Passage to read:
Why IPv6 Today? Martin Levy interviews with Brocade

Some variants on a question you’ll often hear at an Internet meet-up or conference: “What equipment do you use?” and “What routers are you relying on?”  If you’ve met up with Mike, Martin, or Owen somewhere along the road, you’ll find the answer to that question very quickly: Hurricane Electric’s network is built with Brocade switches and routers.

In a recent video interview, Martin got a chance to talk about Hurricane Electric’s use of Brocade equipment, IPv6 development, and our efforts to maintain one of the world’s most efficient and reliable networks.

Here’s what he shared:

“Hurricane Electric runs a very high bandwidth network.  Our primary customers are buying wholesale IP backbone bandwidth.

That means that the performance – the performance of the core, the performance of the interface out to the user, the performance of our internet peering that is key to our networking success – all has to be best in class, best in history.  We do have that on this platform, and we have that and we have it in a way that is manageable and in a way that enables us to continue to grow.

We know that we can add significantly to this network both geographically and in bandwidth, and in the ability for us to handle the continuing complexity of Internet routing.  For example, we know that even if the Internet backbone routing table size doubles or more, we’re still in good shape.  If we know that, as our IPv4/IPv6 routing changes to where v6 becomes far more important, that we will end up having no problem in holding enormous amounts of routes.  And yet not end up losing any performance while we do that.

For Hurricane Electric, we are about providing access to the Internet and the Internet is changing at the moment.  We are going from a pure IPv4 network, a network that was partly designed in a research world not expected to last this long nearly 28-30 years ago, to now where we’re looking at a network that needs transition.  IPv6 is that transition.

It provides the additional address space, it provides various features that enable the Internet to continue to grow.  But it requires service providers like ourselves to take IPv6 seriously. and for us to take IPv6 seriously, we need a vendor that supplies us that takes IPv6 seriously.

Exercise A:
State whether each of the following statements agrees with the Hurricane Electric IPv6 interview, answering yes or no and quoting the words of that text that decide it: (i) Hurricane Electric's primary customers buy wholesale IP backbone bandwidth; (ii) the network would lose performance if the Internet backbone routing table doubled in size; (iii) IPv4 was designed with the expectation that it would last a long time.
Exercise B:
Write the next part of the Hurricane Electric IPv6 interview, beginning after its final sentence.

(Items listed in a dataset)
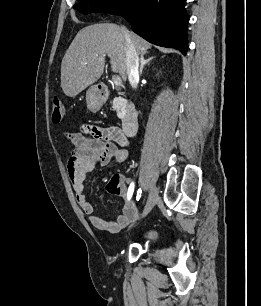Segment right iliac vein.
Here are the masks:
<instances>
[{"label":"right iliac vein","mask_w":261,"mask_h":306,"mask_svg":"<svg viewBox=\"0 0 261 306\" xmlns=\"http://www.w3.org/2000/svg\"><path fill=\"white\" fill-rule=\"evenodd\" d=\"M157 198H158L157 188H156V186L152 185L150 187L149 197H148L146 206H145V208L143 210V213H142L143 217L146 216L152 210V208L155 205V202H156Z\"/></svg>","instance_id":"right-iliac-vein-1"}]
</instances>
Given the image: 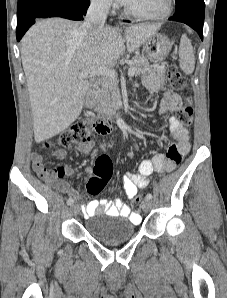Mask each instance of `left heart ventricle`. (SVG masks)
Wrapping results in <instances>:
<instances>
[{
    "instance_id": "left-heart-ventricle-1",
    "label": "left heart ventricle",
    "mask_w": 227,
    "mask_h": 298,
    "mask_svg": "<svg viewBox=\"0 0 227 298\" xmlns=\"http://www.w3.org/2000/svg\"><path fill=\"white\" fill-rule=\"evenodd\" d=\"M126 7L144 15L160 13L165 7V0H130Z\"/></svg>"
}]
</instances>
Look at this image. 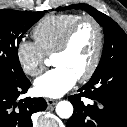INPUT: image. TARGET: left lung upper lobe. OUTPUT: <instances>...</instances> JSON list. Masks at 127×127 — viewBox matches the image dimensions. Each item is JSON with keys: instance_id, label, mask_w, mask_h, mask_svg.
I'll return each mask as SVG.
<instances>
[{"instance_id": "obj_1", "label": "left lung upper lobe", "mask_w": 127, "mask_h": 127, "mask_svg": "<svg viewBox=\"0 0 127 127\" xmlns=\"http://www.w3.org/2000/svg\"><path fill=\"white\" fill-rule=\"evenodd\" d=\"M67 9H82L94 17L103 27L105 34L104 48L100 63L93 76L114 65L127 63V36L115 21L87 4L70 5L57 9V11Z\"/></svg>"}]
</instances>
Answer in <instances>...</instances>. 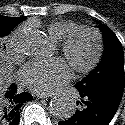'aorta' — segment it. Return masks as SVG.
Returning a JSON list of instances; mask_svg holds the SVG:
<instances>
[{
  "label": "aorta",
  "instance_id": "1",
  "mask_svg": "<svg viewBox=\"0 0 125 125\" xmlns=\"http://www.w3.org/2000/svg\"><path fill=\"white\" fill-rule=\"evenodd\" d=\"M25 52L35 59H47L53 50V44L48 36L36 31L27 38ZM50 112L58 119H67L73 116L76 110L74 101L67 97H55L50 102Z\"/></svg>",
  "mask_w": 125,
  "mask_h": 125
}]
</instances>
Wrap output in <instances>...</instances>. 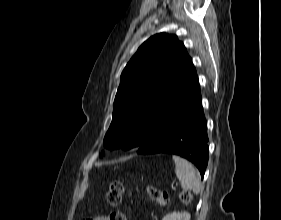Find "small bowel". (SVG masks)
<instances>
[{
    "mask_svg": "<svg viewBox=\"0 0 281 220\" xmlns=\"http://www.w3.org/2000/svg\"><path fill=\"white\" fill-rule=\"evenodd\" d=\"M93 220H108V217H106V216H98V217H95Z\"/></svg>",
    "mask_w": 281,
    "mask_h": 220,
    "instance_id": "c3829d8e",
    "label": "small bowel"
}]
</instances>
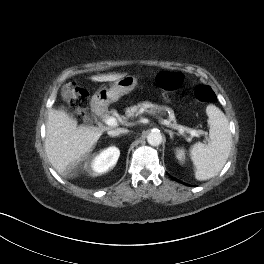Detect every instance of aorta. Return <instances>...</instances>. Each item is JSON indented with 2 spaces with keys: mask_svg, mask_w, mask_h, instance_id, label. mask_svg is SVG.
Here are the masks:
<instances>
[{
  "mask_svg": "<svg viewBox=\"0 0 264 264\" xmlns=\"http://www.w3.org/2000/svg\"><path fill=\"white\" fill-rule=\"evenodd\" d=\"M147 141L151 146H159L162 143V135L159 131H152L147 136Z\"/></svg>",
  "mask_w": 264,
  "mask_h": 264,
  "instance_id": "762f6f07",
  "label": "aorta"
}]
</instances>
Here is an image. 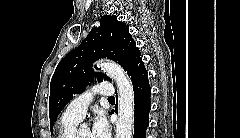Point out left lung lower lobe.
Instances as JSON below:
<instances>
[{
	"mask_svg": "<svg viewBox=\"0 0 240 138\" xmlns=\"http://www.w3.org/2000/svg\"><path fill=\"white\" fill-rule=\"evenodd\" d=\"M127 74L131 78L134 89V138H146V130L149 125V112L151 109V88L141 53H138L133 59L127 70ZM113 112L114 111L111 113Z\"/></svg>",
	"mask_w": 240,
	"mask_h": 138,
	"instance_id": "0a47b994",
	"label": "left lung lower lobe"
}]
</instances>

Exercise output A:
(i) Yes: "Our primary customers are buying wholesale IP backbone bandwidth."
(ii) No: "we know that even if the Internet backbone routing table size doubles or more, we’re still in good shape."
(iii) No: "a network that was partly designed in a research world not expected to last this long nearly 28-30 years ago"

Exercise output B:
Our company is known globally as both largest IPv6 backbone but more importantly, as one that has been at the leading edge of pushing this commercially and throughout other vertical sectors. In our case, we needed a platform that would make IPv4 delivery and IPv6 delivery on equal terms.  It’s called dual stacking, but more importantly you must be as good in the IPv4 world as you are in the IPv6 world or vice versa. And that’s what we had as a requirement both for our hardware and also for our services and capabilities within, in our case, our network operations center.

V6 is probably the single most important thing that is, or should be, on people’s minds at the present moment if they’re operating a network.  If they’re relying on the global internet, then they need to understand why v6 is important.  We know that we’ve got the solution for our customers from that point of view. but more importantly, we have a platform that has been delivering for us, now for many years, the required v4/v6 services.

So our network is not just about moving bits. If we can’t measure where they go, then we’re pretty much running blind.  And measurement is not just the simple management of how much bandwidth is on a port, whether internal to the network or to a customer.

We rely on the sFlow platform and the data we get from the routers in order to understand where our traffic is flowing. Not just at the large level, at the tens of gigs worth of traffic, but sometimes even down to the 50 or 100 kilobits worth of data that is flowing around that may be at issue for some form or another.  sFlow data fed out of the routers, collected, and then for us interpreted real time, with history being kept in the region of about 5-6 months worth of data, is enough for us to understand where our bits are flowing.

We can save money by doing this, we can improve the quality to our customer, and more importantly than all of that, we know for such a large network, that we are operating in a reliable and efficient manner.”

Video credits go to Brocade.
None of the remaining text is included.